26 juin 2015 |Guy Taillefer | États-Unis

La Cour suprême des États-Unis ayant revalidé l’« Obamacare », peut-on attendre des républicains qu’ils lâchent prise ? La victoire est celle, politique, de Barack Obama, certes, mais elle est surtout celle, sociale, des quelque sept millions d’Américains dont la couverture d’assurance maladie était menacée.

Les Américains, dans leur conception du rôle de l’État, ne sont pas très québécois, ce qui étonne quand même un peu, vu notre voisinage géographique.

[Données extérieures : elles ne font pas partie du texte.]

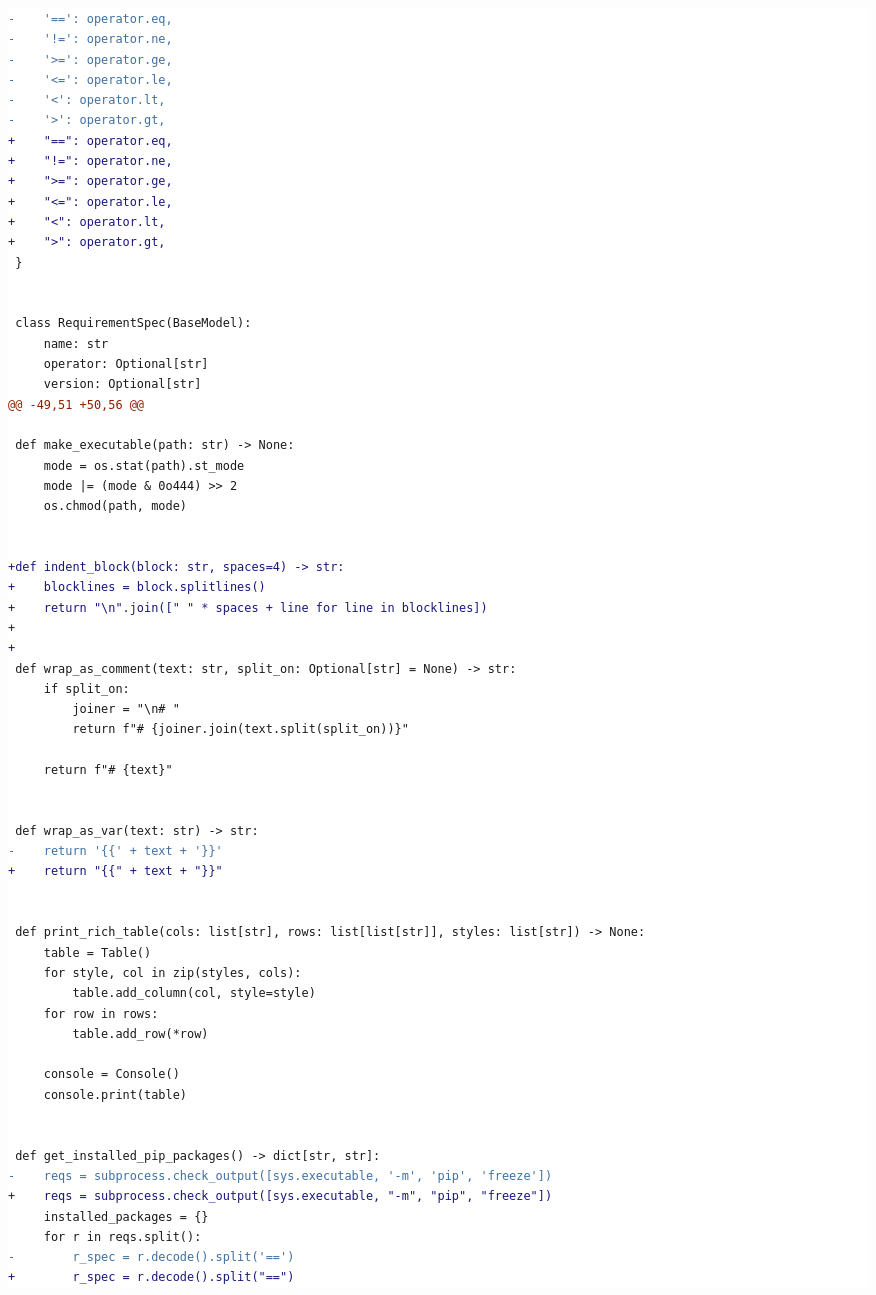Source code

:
 ```diff
-    '==': operator.eq,
-    '!=': operator.ne,
-    '>=': operator.ge,
-    '<=': operator.le,
-    '<': operator.lt,
-    '>': operator.gt,
+    "==": operator.eq,
+    "!=": operator.ne,
+    ">=": operator.ge,
+    "<=": operator.le,
+    "<": operator.lt,
+    ">": operator.gt,
 }
 
 
 class RequirementSpec(BaseModel):
     name: str
     operator: Optional[str]
     version: Optional[str]
@@ -49,51 +50,56 @@
 
 def make_executable(path: str) -> None:
     mode = os.stat(path).st_mode
     mode |= (mode & 0o444) >> 2
     os.chmod(path, mode)
 
 
+def indent_block(block: str, spaces=4) -> str:
+    blocklines = block.splitlines()
+    return "\n".join([" " * spaces + line for line in blocklines])
+
+
 def wrap_as_comment(text: str, split_on: Optional[str] = None) -> str:
     if split_on:
         joiner = "\n# "
         return f"# {joiner.join(text.split(split_on))}"
 
     return f"# {text}"
 
 
 def wrap_as_var(text: str) -> str:
-    return '{{' + text + '}}'
+    return "{{" + text + "}}"
 
 
 def print_rich_table(cols: list[str], rows: list[list[str]], styles: list[str]) -> None:
     table = Table()
     for style, col in zip(styles, cols):
         table.add_column(col, style=style)
     for row in rows:
         table.add_row(*row)
 
     console = Console()
     console.print(table)
 
 
 def get_installed_pip_packages() -> dict[str, str]:
-    reqs = subprocess.check_output([sys.executable, '-m', 'pip', 'freeze'])
+    reqs = subprocess.check_output([sys.executable, "-m", "pip", "freeze"])
     installed_packages = {}
     for r in reqs.split():
-        r_spec = r.decode().split('==')
+        r_spec = r.decode().split("==")
```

Ou peut-être, au fond, nous sont-ils plus proches que ne le donne à penser leur bruyante minorité ultraconservatrice.

Dans le contexte étasunien, quoi qu’il en soit, la réforme du système de santé que le président Obama a réussi à faire adopter en 2010 tient du geste révolutionnaire. Elle a ouvert la porte à une couverture universelle et mis un frein à la cupidité des compagnies d’assurances. Quelque 50 millions de citoyens (15 % de la population) étaient inassurés il y a cinq ans ; ils sont aujourd’hui 16 millions de moins. La loi a créé l’obligation de contracter une assurance et interdit aux assureurs de refuser de couvrir un client sur la base de conditions de santé préexistantes. Elle a fait en sorte que le rythme auquel augmentent les coûts des soins de santé a considérablement ralenti. Avec le résultat que la réforme, n’en déplaise aux conservateurs qui s’y opposent bec et ongles pour des raisons grossièrement partisanes et idéologiques, fait aujourd’hui largement consensus au sein de la société américaine.

Devant la Cour suprême, l’enjeu était de taille mais la cause était pointue. S’appuyant sur une ambiguïté dans le texte de loi, les plaignants contestaient la légalité d’une partie du programme fédéral de crédit d’impôt (de 272 $US en moyenne par mois) mis sur pied par Washington à la grandeur du pays pour aider les Américains moins nantis à se procurer des assurances. Que la Cour suprême donne raison aux quatre plaignants, militants conservateurs de la Virginie, et c’est tout l’édifice de la réforme qui se serait écroulé — comme 85 % des Américains qui se sont à ce jour prévalus de l’Obamacare sont admissibles à ces crédits d’impôt.

Il aurait donc été tragique que la Cour désavoue ce volet de la loi. Beaucoup, y compris M. Obama, se sont d’ailleurs demandé pourquoi le tribunal avait même accepté d’entendre cette cause, tant ils la considéraient comme mal intentionnée — et d’autant plus que la Cour suprême avait déjà confirmé, dans un premier jugement datant de 2012, la constitutionnalité de la réforme de la santé.

En définitive, la loi a été revalidée avec plus de clarté (par un vote de six juges contre trois) que ce à quoi certains s’attendaient, ce qui est parlant : le juge en chef John Robert et le juge Anthony Kennedy, considérés comme conservateurs, ont joint leur voix à leurs collègues plus progressistes. « Le Congrès a adopté l’Affordable Care Act pour améliorer le marché de l’assurance maladie, pas pour le détruire », a écrit le juge Roberts dans ses attendus. Il y a dans cette décision un signe additionnel du consensus que la Maison-Blanche aura finalement réussi à forger autour de la réforme.

Comment réagiront les républicains ? On ne peut pas sous-estimer leur capacité de nuisance. Dans l’immédiat, disaient à chaud les experts, il semble cependant qu’en approuvant le rôle que s’est donné le gouvernement fédéral dans l’application de la loi, le jugement semble durablement garantir l’intégrité d’une réforme qui, sans être une panacée, représente un progrès social évident.

Pour M. Obama, le jugement assure la continuité de l’oeuvre maîtresse de sa présidence en politique intérieure. Une continuité dont peut également se réclamer Hillary Clinton — qui tenta, faut-il le rappeler, une réforme de la santé pendant le premier mandat de son mari Bill. Elle voudra sûrement s’en servir dans sa nouvelle vie de candidate à l’élection de 2016.